SOURCE PASSAGE>
BravoFACT
- Abbreviation: Bravo
- Formation: 1995
- Dissolved: 2017
- Type: Foundation
- Purpose: Funding Canadian short films and videos
- Headquarters: Toronto, Ontario, Canada
- Official language: English, French

= BravoFACT =

Canadian funding organization

BravoFACT (Foundation to Assist Canadian Talent) was a Canadian fund that ran continuously from 1995 to 2017. It was established to fund the creation of Canadian arts-based short films and videos. BravoFACT funded shorts from various subject matters, genres and styles including animation, drama, comedy, dance, and more. BravoFACT was established in 1995 by Bravo, a Canadian specialty television channel devoted to the arts, as a condition of licence. The fund was supported entirely by Bravo, and the supported projects aired on Bravo! weekly, on BravoFACT Presents.

In 2017, at the request of Bell Media, the Canadian Radio-television and Telecommunications Commission deleted the condition of licence requiring Bravo! to financially contribute to BravoFACT. On September 26, 2017, bravoFACT was officially discontinued.

== Background ==
While active, BravoFACT's objectives were to:
- Stimulate public interest in Canadian excellence in the arts.
- Encourage the creation of new ways of presenting the arts on television.

DATA FOR REVIEW>
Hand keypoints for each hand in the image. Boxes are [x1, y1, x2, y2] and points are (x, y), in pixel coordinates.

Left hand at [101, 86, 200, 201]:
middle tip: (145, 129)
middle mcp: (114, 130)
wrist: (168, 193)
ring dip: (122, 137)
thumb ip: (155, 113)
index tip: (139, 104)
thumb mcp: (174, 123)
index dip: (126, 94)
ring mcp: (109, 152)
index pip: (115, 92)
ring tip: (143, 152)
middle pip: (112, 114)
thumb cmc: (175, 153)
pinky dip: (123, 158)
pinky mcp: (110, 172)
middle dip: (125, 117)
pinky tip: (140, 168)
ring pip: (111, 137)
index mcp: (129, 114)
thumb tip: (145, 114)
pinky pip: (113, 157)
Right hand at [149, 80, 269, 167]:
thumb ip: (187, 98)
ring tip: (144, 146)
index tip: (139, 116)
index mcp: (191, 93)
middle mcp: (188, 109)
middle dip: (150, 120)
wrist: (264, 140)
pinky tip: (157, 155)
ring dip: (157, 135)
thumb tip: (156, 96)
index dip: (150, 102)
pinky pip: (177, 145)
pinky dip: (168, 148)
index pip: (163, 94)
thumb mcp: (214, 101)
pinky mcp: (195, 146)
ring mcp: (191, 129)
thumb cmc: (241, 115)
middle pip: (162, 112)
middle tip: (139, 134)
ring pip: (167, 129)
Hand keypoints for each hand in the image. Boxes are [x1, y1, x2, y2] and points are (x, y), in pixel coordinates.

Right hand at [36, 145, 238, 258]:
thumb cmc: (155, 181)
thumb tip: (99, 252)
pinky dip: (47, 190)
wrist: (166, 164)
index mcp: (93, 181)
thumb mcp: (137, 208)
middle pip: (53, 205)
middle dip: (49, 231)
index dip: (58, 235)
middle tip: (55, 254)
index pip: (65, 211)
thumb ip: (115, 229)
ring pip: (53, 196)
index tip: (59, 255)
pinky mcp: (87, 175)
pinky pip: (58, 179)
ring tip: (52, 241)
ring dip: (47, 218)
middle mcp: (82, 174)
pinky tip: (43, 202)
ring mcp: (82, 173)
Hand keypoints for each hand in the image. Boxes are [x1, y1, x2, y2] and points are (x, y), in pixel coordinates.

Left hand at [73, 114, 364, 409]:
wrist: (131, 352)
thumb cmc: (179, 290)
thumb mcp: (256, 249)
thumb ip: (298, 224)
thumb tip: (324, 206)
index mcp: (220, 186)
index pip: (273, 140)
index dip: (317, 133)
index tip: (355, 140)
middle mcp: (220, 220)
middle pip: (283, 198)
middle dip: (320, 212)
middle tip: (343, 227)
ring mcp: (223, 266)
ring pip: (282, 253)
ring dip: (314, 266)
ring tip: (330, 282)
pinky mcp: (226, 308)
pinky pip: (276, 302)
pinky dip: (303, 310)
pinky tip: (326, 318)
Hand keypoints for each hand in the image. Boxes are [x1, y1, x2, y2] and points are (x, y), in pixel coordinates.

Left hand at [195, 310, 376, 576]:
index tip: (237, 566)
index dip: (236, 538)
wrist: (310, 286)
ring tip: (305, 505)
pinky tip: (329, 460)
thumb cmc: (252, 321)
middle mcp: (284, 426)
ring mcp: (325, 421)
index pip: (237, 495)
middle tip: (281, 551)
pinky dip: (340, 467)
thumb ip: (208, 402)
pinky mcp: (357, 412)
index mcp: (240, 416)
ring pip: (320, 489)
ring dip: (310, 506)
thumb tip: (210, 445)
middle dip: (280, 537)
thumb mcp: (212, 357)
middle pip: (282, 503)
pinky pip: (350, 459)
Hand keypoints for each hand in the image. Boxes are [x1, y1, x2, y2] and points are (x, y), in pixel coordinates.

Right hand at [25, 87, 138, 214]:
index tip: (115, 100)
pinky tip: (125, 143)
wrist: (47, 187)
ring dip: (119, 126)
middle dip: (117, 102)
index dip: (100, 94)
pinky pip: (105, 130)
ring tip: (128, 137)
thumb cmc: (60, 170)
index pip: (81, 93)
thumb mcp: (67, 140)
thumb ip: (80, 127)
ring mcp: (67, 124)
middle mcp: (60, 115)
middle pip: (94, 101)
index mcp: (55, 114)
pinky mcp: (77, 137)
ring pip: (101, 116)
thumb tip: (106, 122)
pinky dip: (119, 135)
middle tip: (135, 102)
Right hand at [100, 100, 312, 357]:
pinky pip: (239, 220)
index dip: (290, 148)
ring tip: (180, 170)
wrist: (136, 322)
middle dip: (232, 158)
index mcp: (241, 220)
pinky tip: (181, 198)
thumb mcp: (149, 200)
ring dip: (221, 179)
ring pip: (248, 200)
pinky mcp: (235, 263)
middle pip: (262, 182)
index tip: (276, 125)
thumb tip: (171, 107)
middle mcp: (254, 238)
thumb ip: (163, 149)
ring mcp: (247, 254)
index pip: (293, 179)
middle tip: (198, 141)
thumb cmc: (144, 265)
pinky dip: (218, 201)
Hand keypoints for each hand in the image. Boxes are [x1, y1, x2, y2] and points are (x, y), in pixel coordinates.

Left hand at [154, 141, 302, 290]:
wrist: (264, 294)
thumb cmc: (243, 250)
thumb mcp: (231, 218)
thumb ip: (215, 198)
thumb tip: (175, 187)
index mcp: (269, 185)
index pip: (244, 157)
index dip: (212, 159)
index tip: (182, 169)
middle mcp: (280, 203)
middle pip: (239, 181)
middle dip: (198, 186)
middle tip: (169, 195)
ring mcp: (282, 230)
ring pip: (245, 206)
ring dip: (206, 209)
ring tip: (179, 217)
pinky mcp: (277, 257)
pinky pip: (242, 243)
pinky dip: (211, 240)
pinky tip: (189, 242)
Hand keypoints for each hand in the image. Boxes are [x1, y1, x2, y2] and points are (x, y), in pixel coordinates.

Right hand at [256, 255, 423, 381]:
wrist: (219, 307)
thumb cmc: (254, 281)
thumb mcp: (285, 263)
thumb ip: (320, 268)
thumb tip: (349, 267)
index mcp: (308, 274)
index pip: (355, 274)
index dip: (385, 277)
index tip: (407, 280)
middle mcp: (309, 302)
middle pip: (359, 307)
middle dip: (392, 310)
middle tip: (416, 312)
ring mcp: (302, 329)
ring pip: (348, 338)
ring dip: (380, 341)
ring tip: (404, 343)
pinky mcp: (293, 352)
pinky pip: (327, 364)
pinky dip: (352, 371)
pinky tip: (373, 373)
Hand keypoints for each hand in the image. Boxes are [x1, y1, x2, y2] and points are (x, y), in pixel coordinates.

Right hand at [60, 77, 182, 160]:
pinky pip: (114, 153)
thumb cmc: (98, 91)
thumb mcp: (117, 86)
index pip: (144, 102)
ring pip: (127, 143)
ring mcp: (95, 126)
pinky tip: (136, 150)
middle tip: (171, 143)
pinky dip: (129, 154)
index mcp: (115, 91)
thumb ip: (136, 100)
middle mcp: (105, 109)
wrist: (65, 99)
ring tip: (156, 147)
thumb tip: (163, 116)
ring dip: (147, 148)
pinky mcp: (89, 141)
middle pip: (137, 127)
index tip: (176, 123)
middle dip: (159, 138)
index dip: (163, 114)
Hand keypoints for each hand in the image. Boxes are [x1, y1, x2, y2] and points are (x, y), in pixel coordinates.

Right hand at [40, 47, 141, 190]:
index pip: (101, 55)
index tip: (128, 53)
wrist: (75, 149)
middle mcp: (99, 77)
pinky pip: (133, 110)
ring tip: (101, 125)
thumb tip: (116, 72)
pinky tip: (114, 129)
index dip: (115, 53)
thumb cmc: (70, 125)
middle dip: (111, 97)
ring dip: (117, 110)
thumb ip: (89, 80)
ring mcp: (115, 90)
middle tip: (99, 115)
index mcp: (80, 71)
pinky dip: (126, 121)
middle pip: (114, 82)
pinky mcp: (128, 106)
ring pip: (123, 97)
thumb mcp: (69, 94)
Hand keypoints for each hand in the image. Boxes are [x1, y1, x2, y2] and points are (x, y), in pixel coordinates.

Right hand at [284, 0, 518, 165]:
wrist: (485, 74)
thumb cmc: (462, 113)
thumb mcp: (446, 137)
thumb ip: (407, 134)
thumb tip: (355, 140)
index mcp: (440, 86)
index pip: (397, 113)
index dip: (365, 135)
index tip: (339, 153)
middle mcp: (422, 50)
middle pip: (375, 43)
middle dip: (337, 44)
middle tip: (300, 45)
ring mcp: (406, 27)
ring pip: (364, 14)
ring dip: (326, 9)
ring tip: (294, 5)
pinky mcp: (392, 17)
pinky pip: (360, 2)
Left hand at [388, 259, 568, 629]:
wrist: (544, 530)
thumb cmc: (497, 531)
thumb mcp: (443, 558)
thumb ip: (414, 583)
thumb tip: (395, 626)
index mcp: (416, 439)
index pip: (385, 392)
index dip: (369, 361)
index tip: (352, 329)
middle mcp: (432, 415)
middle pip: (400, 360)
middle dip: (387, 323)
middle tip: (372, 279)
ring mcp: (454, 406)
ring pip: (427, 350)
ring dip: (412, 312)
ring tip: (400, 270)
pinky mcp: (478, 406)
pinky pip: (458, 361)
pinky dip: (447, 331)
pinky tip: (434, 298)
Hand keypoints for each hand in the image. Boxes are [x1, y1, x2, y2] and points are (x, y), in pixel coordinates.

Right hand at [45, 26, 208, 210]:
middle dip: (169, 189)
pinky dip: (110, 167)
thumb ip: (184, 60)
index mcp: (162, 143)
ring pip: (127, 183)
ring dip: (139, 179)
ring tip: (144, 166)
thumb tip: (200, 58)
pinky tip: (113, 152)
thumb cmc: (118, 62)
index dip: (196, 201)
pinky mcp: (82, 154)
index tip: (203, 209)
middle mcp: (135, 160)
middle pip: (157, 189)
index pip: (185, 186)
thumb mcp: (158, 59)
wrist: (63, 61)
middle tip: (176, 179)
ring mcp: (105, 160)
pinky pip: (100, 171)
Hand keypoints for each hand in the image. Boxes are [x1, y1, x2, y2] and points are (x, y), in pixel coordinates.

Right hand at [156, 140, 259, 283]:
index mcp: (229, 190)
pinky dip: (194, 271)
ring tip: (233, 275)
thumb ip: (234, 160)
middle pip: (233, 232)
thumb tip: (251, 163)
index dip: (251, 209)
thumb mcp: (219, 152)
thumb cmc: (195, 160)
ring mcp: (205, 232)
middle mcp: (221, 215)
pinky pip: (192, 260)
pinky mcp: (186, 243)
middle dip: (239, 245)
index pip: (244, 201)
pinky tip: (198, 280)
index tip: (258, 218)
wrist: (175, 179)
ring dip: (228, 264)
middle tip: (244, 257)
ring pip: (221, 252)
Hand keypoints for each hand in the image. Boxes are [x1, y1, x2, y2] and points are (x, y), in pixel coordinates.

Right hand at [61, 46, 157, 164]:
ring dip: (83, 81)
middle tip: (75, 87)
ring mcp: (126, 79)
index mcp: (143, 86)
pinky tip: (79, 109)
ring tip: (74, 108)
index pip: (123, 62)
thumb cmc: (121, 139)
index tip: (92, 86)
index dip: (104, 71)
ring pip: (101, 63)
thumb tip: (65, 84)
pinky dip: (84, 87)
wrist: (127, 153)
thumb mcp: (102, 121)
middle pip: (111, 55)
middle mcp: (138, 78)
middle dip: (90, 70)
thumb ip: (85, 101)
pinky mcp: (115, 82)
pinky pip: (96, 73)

WORK ORDER 1> In the BravoFACT passage, reproduce the part that opens with the words containing "Canadian funding organization" and closes with "on BravoFACT Presents.".
WORK ORDER 2>
Answer these questions using the BravoFACT passage.
(a) What does FACT stand for in the fund's name?
(b) At whose request did the Canadian Radio-television and Telecommunications Commission delete the condition of licence in 2017?
(c) Where was the fund headquartered?

EXPECTED ANSWER 1>
Canadian funding organization

BravoFACT (Foundation to Assist Canadian Talent) was a Canadian fund that ran continuously from 1995 to 2017. It was established to fund the creation of Canadian arts-based short films and videos. BravoFACT funded shorts from various subject matters, genres and styles including animation, drama, comedy, dance, and more. BravoFACT was established in 1995 by Bravo, a Canadian specialty television channel devoted to the arts, as a condition of licence. The fund was supported entirely by Bravo, and the supported projects aired on Bravo! weekly, on BravoFACT Presents.

EXPECTED ANSWER 2>
(a) Foundation to Assist Canadian Talent
(b) Bell Media
(c) Toronto, Ontario, Canada